Allens Arthur Robinson has advised Bush Heritage Australia, a non-profit organisation dedicated to protecting Australia's wildlife, on the acquisition of two parcels of land at Liffey, 47km south-west of Launceston, Tasmania.
A long-standing pro bono client of the firm, Bush Heritage Australia was founded by Greens leader Bob Brown 20 years ago. The land at Liffey, measuring 14ha, includes the property known as 'Oura, Oura', which was Brown's personal retreat for almost 40 years and is also home to native animals including platypus, falcons, quolls and bandicoots. Brown donated the property to Bush Heritage Australia so that it can be preserved for the enjoyment of future generations.
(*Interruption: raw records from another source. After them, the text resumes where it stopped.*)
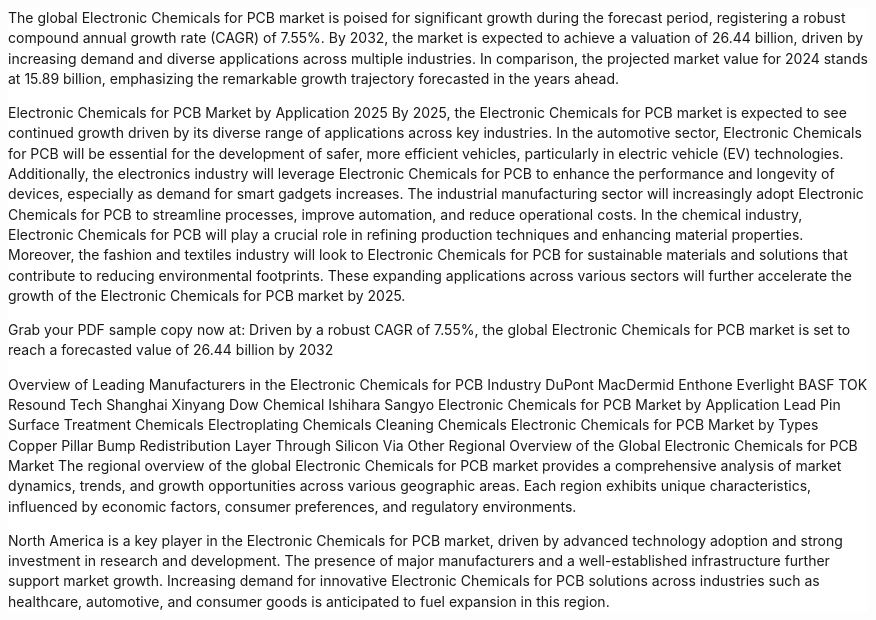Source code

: The global Electronic Chemicals for PCB market is poised for significant growth during the forecast period, registering a robust compound annual growth rate (CAGR) of 7.55%. By 2032, the market is expected to achieve a valuation of 26.44 billion, driven by increasing demand and diverse applications across multiple industries. In comparison, the projected market value for 2024 stands at 15.89 billion, emphasizing the remarkable growth trajectory forecasted in the years ahead. 

Electronic Chemicals for PCB Market by Application 2025
By 2025, the Electronic Chemicals for PCB market is expected to see continued growth driven by its diverse range of applications across key industries. In the automotive sector, Electronic Chemicals for PCB will be essential for the development of safer, more efficient vehicles, particularly in electric vehicle (EV) technologies. Additionally, the electronics industry will leverage Electronic Chemicals for PCB to enhance the performance and longevity of devices, especially as demand for smart gadgets increases. The industrial manufacturing sector will increasingly adopt Electronic Chemicals for PCB to streamline processes, improve automation, and reduce operational costs. In the chemical industry, Electronic Chemicals for PCB will play a crucial role in refining production techniques and enhancing material properties. Moreover, the fashion and textiles industry will look to Electronic Chemicals for PCB for sustainable materials and solutions that contribute to reducing environmental footprints. These expanding applications across various sectors will further accelerate the growth of the Electronic Chemicals for PCB market by 2025.

Grab your PDF sample copy now at: Driven by a robust CAGR of 7.55%, the global Electronic Chemicals for PCB market is set to reach a forecasted value of 26.44 billion by 2032

Overview of Leading Manufacturers in the Electronic Chemicals for PCB Industry
DuPont
MacDermid Enthone
Everlight
BASF
TOK
Resound Tech
Shanghai Xinyang
Dow Chemical
Ishihara Sangyo
Electronic Chemicals for PCB Market by Application
Lead Pin Surface Treatment Chemicals
Electroplating Chemicals
Cleaning Chemicals
Electronic Chemicals for PCB Market by Types
Copper Pillar Bump
Redistribution Layer
Through Silicon Via
Other
Regional Overview of the Global Electronic Chemicals for PCB Market
The regional overview of the global Electronic Chemicals for PCB market provides a comprehensive analysis of market dynamics, trends, and growth opportunities across various geographic areas. Each region exhibits unique characteristics, influenced by economic factors, consumer preferences, and regulatory environments.

North America is a key player in the Electronic Chemicals for PCB market, driven by advanced technology adoption and strong investment in research and development. The presence of major manufacturers and a well-established infrastructure further support market growth. Increasing demand for innovative Electronic Chemicals for PCB solutions across industries such as healthcare, automotive, and consumer goods is anticipated to fuel expansion in this region.
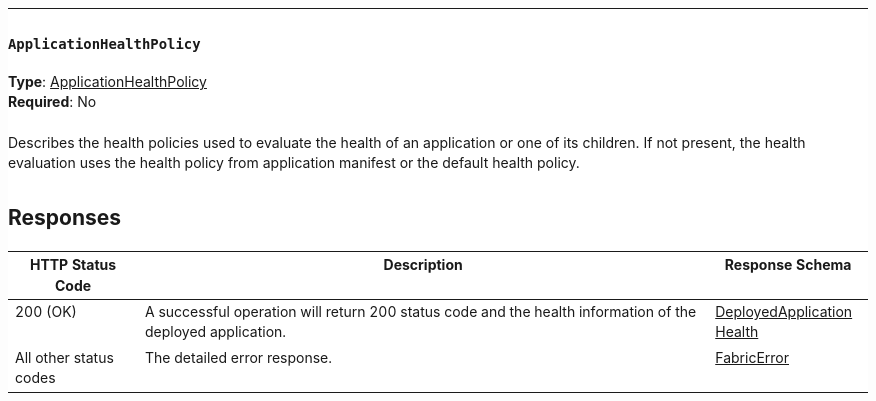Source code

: ____
### `ApplicationHealthPolicy`
__Type__: [ApplicationHealthPolicy](sfclient-v63-model-applicationhealthpolicy.md) <br/>
__Required__: No<br/>
<br/>
Describes the health policies used to evaluate the health of an application or one of its children.
If not present, the health evaluation uses the health policy from application manifest or the default health policy.


## Responses

| HTTP Status Code | Description | Response Schema |
| --- | --- | --- |
| 200 (OK) | A successful operation will return 200 status code and the health information of the deployed application.<br/> | [DeployedApplicationHealth](sfclient-v63-model-deployedapplicationhealth.md) |
| All other status codes | The detailed error response.<br/> | [FabricError](sfclient-v63-model-fabricerror.md) |
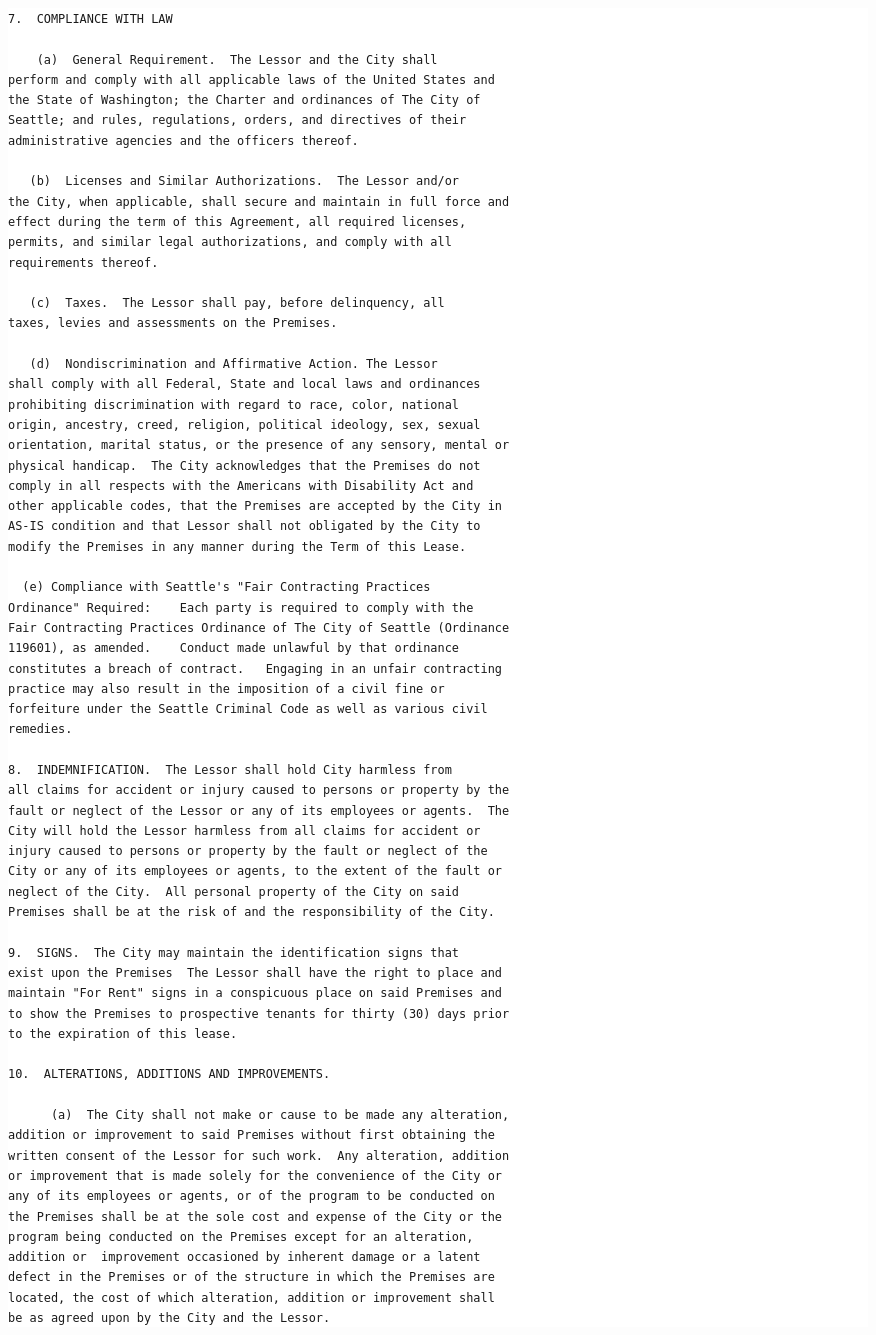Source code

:   
    7.  COMPLIANCE WITH LAW  
  
        (a)  General Requirement.  The Lessor and the City shall  
    perform and comply with all applicable laws of the United States and  
    the State of Washington; the Charter and ordinances of The City of  
    Seattle; and rules, regulations, orders, and directives of their  
    administrative agencies and the officers thereof.  
  
       (b)  Licenses and Similar Authorizations.  The Lessor and/or  
    the City, when applicable, shall secure and maintain in full force and  
    effect during the term of this Agreement, all required licenses,  
    permits, and similar legal authorizations, and comply with all  
    requirements thereof.  
  
       (c)  Taxes.  The Lessor shall pay, before delinquency, all  
    taxes, levies and assessments on the Premises.  
  
       (d)  Nondiscrimination and Affirmative Action. The Lessor  
    shall comply with all Federal, State and local laws and ordinances  
    prohibiting discrimination with regard to race, color, national  
    origin, ancestry, creed, religion, political ideology, sex, sexual  
    orientation, marital status, or the presence of any sensory, mental or  
    physical handicap.  The City acknowledges that the Premises do not  
    comply in all respects with the Americans with Disability Act and  
    other applicable codes, that the Premises are accepted by the City in  
    AS-IS condition and that Lessor shall not obligated by the City to  
    modify the Premises in any manner during the Term of this Lease.  
  
      (e) Compliance with Seattle's "Fair Contracting Practices  
    Ordinance" Required:    Each party is required to comply with the  
    Fair Contracting Practices Ordinance of The City of Seattle (Ordinance  
    119601), as amended.    Conduct made unlawful by that ordinance  
    constitutes a breach of contract.   Engaging in an unfair contracting  
    practice may also result in the imposition of a civil fine or  
    forfeiture under the Seattle Criminal Code as well as various civil  
    remedies.  
  
    8.  INDEMNIFICATION.  The Lessor shall hold City harmless from  
    all claims for accident or injury caused to persons or property by the  
    fault or neglect of the Lessor or any of its employees or agents.  The  
    City will hold the Lessor harmless from all claims for accident or  
    injury caused to persons or property by the fault or neglect of the  
    City or any of its employees or agents, to the extent of the fault or  
    neglect of the City.  All personal property of the City on said  
    Premises shall be at the risk of and the responsibility of the City.  
  
    9.  SIGNS.  The City may maintain the identification signs that  
    exist upon the Premises  The Lessor shall have the right to place and  
    maintain "For Rent" signs in a conspicuous place on said Premises and  
    to show the Premises to prospective tenants for thirty (30) days prior  
    to the expiration of this lease.  
  
    10.  ALTERATIONS, ADDITIONS AND IMPROVEMENTS.  
  
          (a)  The City shall not make or cause to be made any alteration,  
    addition or improvement to said Premises without first obtaining the  
    written consent of the Lessor for such work.  Any alteration, addition  
    or improvement that is made solely for the convenience of the City or  
    any of its employees or agents, or of the program to be conducted on  
    the Premises shall be at the sole cost and expense of the City or the  
    program being conducted on the Premises except for an alteration,  
    addition or  improvement occasioned by inherent damage or a latent  
    defect in the Premises or of the structure in which the Premises are  
    located, the cost of which alteration, addition or improvement shall  
    be as agreed upon by the City and the Lessor.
Allens' work on the pro bono matter included preparing advice to the board of Bush Heritage Australia, carrying out legal due diligence, advising in relation to the 'deeds of gift' of the parcels of land, providing taxation advice, and acting on the transfer of the land.
Led by real estate partner Mark Stubbings and tax partner Adrian Chek, the acquisition is the latest in a string of matters involving Allens and Bush Heritage Australia, including the negotiation of a vegetation plan agreement in respect of one property, and advising on the establishment of an investment fund.
"We view our work with Bush Heritage as a significant way to give back to the community in an area that is important to Australia's natural heritage and extremely interesting to the lawyers involved," Stubbings said.
"Bush Heritage now owns almost one million hectares and helps manage another two-and-a-half million hectares. Their aim is to care for 1 per cent of the Australian landscape, which equates to about seven million hectares, by 2025."
According to Bush Heritage Australia chief executive officer Doug Humann, Allens' pro bono support is accompanied by a genuine interest and commitment to the cause.
Tasmanian firms Simmons Wolfhagen and Roland Browne also worked on the deal.